* _What this task involves_
Can you restate the portion of the records that opens with the line containing "Det er en stor forekomst av skolvegrere blant" and closes with the line containing "barnet deres ikke vil gå på skolen.", swapping "foreldre" for "foresatte" and leaving everything else unchanged?

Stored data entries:
********

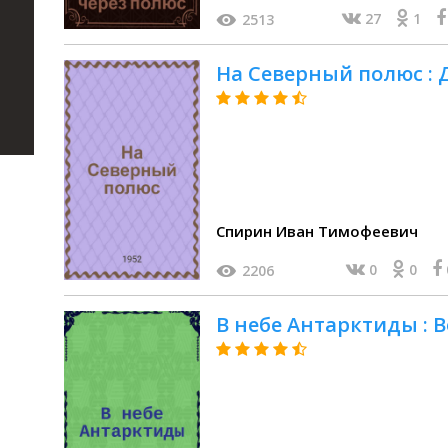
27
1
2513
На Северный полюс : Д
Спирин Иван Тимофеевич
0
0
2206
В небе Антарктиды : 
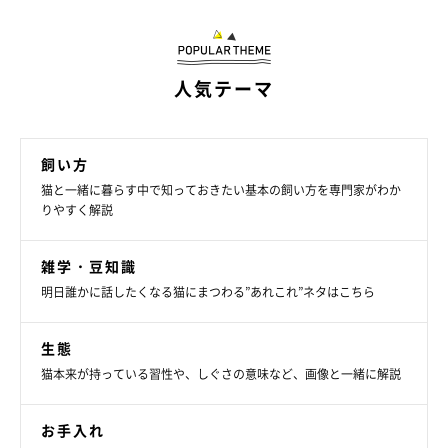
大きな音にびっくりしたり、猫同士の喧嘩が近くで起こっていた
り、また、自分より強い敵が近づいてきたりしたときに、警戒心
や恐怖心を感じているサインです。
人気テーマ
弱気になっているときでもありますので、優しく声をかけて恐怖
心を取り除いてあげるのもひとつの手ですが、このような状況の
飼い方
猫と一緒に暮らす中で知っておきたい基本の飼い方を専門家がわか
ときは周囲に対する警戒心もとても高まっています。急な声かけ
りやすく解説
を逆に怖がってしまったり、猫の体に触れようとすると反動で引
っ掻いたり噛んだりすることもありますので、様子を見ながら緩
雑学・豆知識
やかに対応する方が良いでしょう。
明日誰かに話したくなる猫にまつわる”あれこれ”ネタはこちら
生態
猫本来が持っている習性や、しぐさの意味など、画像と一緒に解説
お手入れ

********

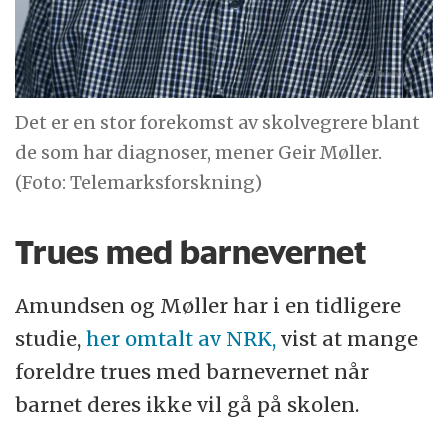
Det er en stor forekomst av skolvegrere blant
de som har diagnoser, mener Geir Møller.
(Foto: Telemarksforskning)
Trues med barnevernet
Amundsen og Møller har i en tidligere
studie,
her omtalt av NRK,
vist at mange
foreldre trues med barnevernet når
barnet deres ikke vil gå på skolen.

********

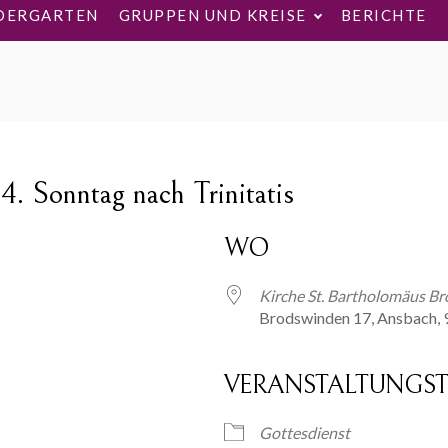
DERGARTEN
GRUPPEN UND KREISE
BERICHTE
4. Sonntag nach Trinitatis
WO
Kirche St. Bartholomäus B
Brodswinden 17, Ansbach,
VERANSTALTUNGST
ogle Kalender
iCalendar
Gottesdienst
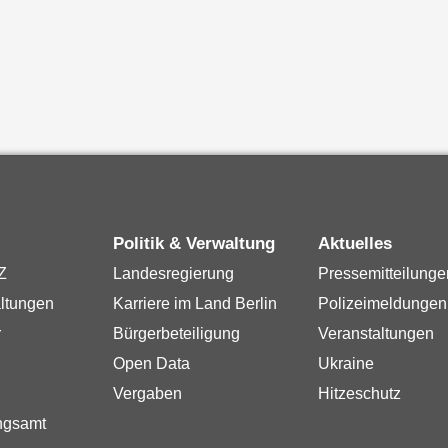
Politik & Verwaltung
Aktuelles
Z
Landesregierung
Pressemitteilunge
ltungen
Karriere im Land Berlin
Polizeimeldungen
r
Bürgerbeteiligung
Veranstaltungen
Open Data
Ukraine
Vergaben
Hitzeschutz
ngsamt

********

* _Task result_
Det er en stor forekomst av skolvegrere blant
de som har diagnoser, mener Geir Møller.
(Foto: Telemarksforskning)
Trues med barnevernet
Amundsen og Møller har i en tidligere
studie,
her omtalt av NRK,
vist at mange
foresatte trues med barnevernet når
barnet deres ikke vil gå på skolen.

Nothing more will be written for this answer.